I have seen her so little of late that I did not know she had been away from home for days. But she expected to-night, or, at furthest, to-morrow morning. I left the bird with the servant at the door, who could hardly believe what he saw. As I passed out of my front gate on my way there, the boy who returns about that time from the pasture for his cows joined me as I hurried along, attracted by the fluttering of the bird in the cage.

"Is it the red-bird? I tried to ketch him once," he said, with entire forgiveness of me, as having served him right, "but I caught something else. I'll never forget that whipping. Oh, but wouldn't I like to have him! Mr. Moss, you wouldn't mind my trying to ketch one of them little bits o' brown fellows, would you, that hops around under them pine-trees? They ain't no account to nobody. Oh my! but wouldn't I like to have him! May I bring my trap some time, and will you help me to ketch one o' them little bits o' brown ones? You can beat me ketchin' 'em!"

Several times to-night I have gone across and listened under Georgiana's window. The servant must have set the cage in her room, for, as I listened, I am sure I heard the red-bird beating his head and breast against the wires. Awhile ago I went again, and did not hear him. I waited a long time. . . . He may be quieted. . . .

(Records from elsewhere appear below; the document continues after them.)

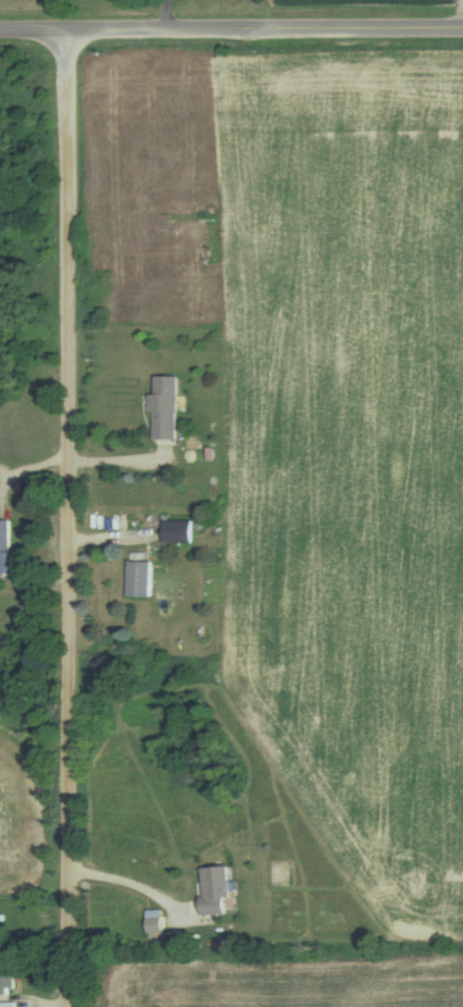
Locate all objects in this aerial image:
road: (173, 14)
road: (231, 28)
building: (164, 410)
road: (73, 517)
building: (180, 523)
building: (7, 529)
building: (143, 570)
road: (138, 883)
building: (216, 883)
building: (155, 912)
building: (8, 1005)

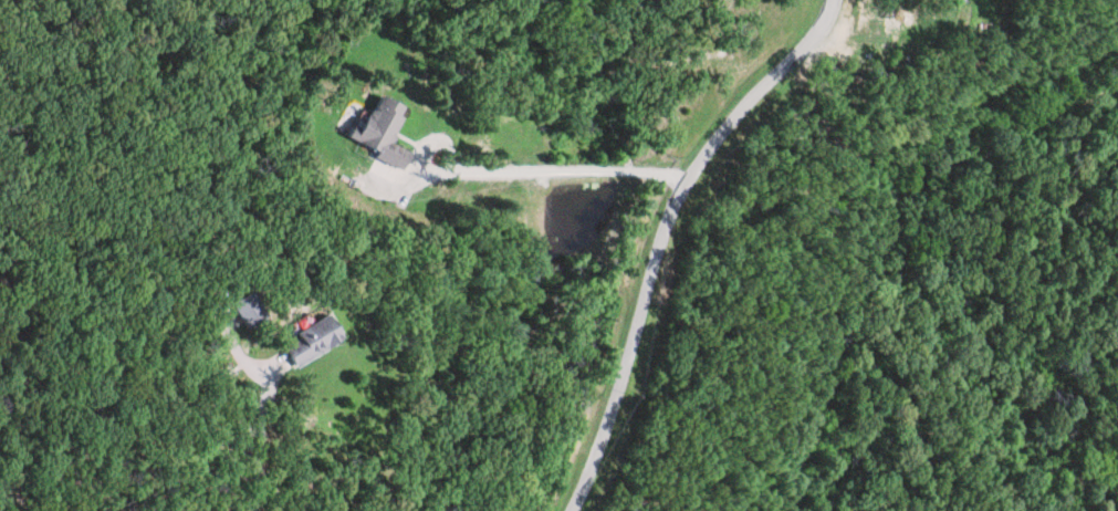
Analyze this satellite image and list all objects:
road: (662, 234)
road: (262, 440)

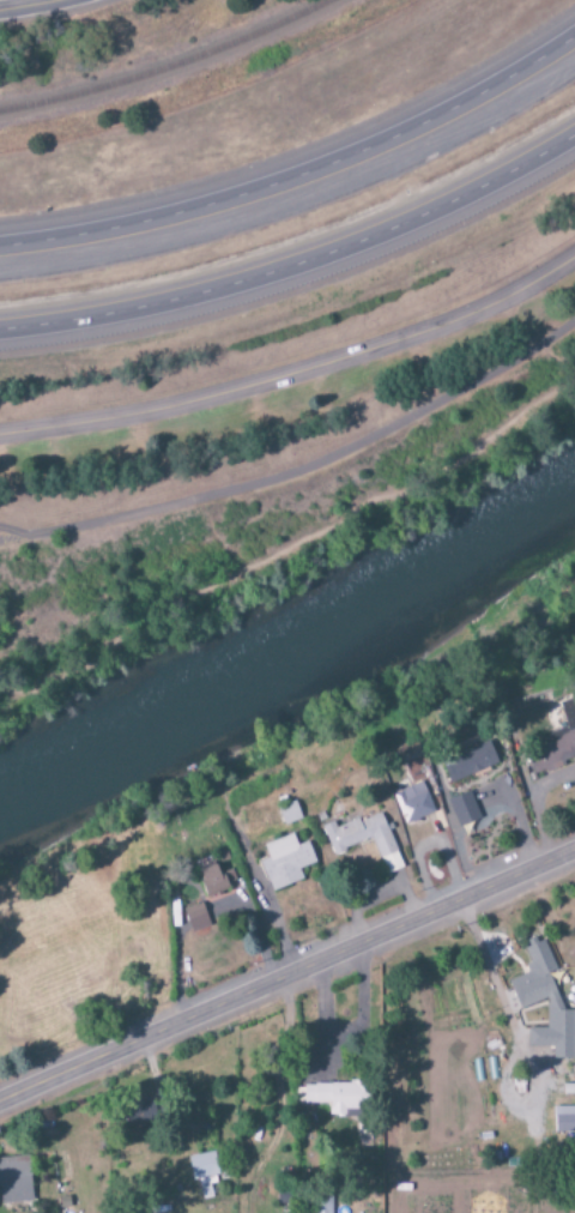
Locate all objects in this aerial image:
road: (26, 5)
railway: (184, 76)
road: (299, 177)
road: (298, 267)
road: (296, 376)
road: (302, 469)
road: (11, 532)
road: (295, 547)
river: (285, 635)
building: (557, 743)
building: (469, 762)
building: (413, 803)
building: (463, 810)
building: (289, 813)
building: (365, 839)
building: (285, 862)
building: (196, 918)
road: (287, 975)
building: (534, 988)
building: (556, 1035)
building: (336, 1096)
building: (139, 1114)
building: (564, 1120)
building: (204, 1173)
building: (15, 1181)

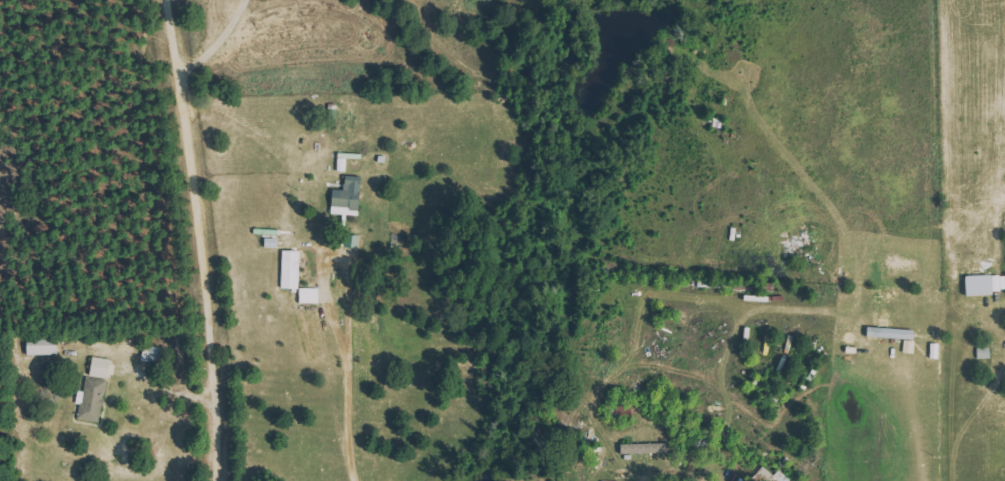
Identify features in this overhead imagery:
building: (344, 165)
building: (350, 198)
building: (293, 269)
building: (986, 284)
building: (311, 295)
building: (45, 346)
building: (96, 391)
building: (645, 448)
building: (774, 476)

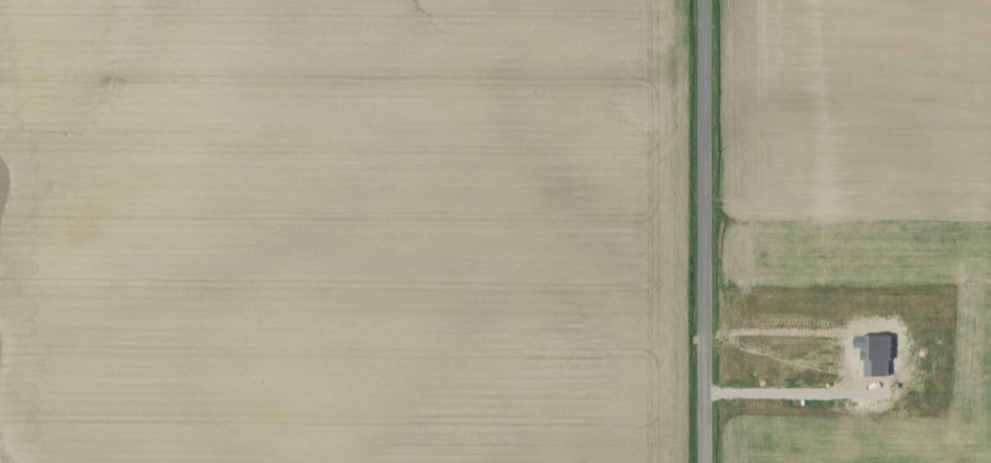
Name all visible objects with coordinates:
road: (707, 231)
building: (878, 353)
road: (792, 391)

Ah, if any one had said to me that I would ever do what I have done, with what full, deep joy could I have throttled the lie in his throat! I put the trap under one of the trees where I have been used to feed him. When it fell he was not greatly frightened. He clutched the side of it, and looked out at me. My own mind supplied his words: "Help! I'm caught! Take me out! You promised!" When I transferred him to the cage, for a moment his confidence lasted still. He mounted the perch, shook his plumage, and spoke out bravely and cheerily. Then all at once came on the terror.

The dawn came on this morning with its old splendor. The birds in my yard, as of old, poured forth their songs. But those loud, long, clear, melodious, deep-hearted, passionate, best-loved notes! As the chorus swelled from shadowy shrubs and vines to the sparking tree-tops I listened for some sound from Georgiana's room, but over there I saw only the soft, slow flapping of the white curtains like signals of distress.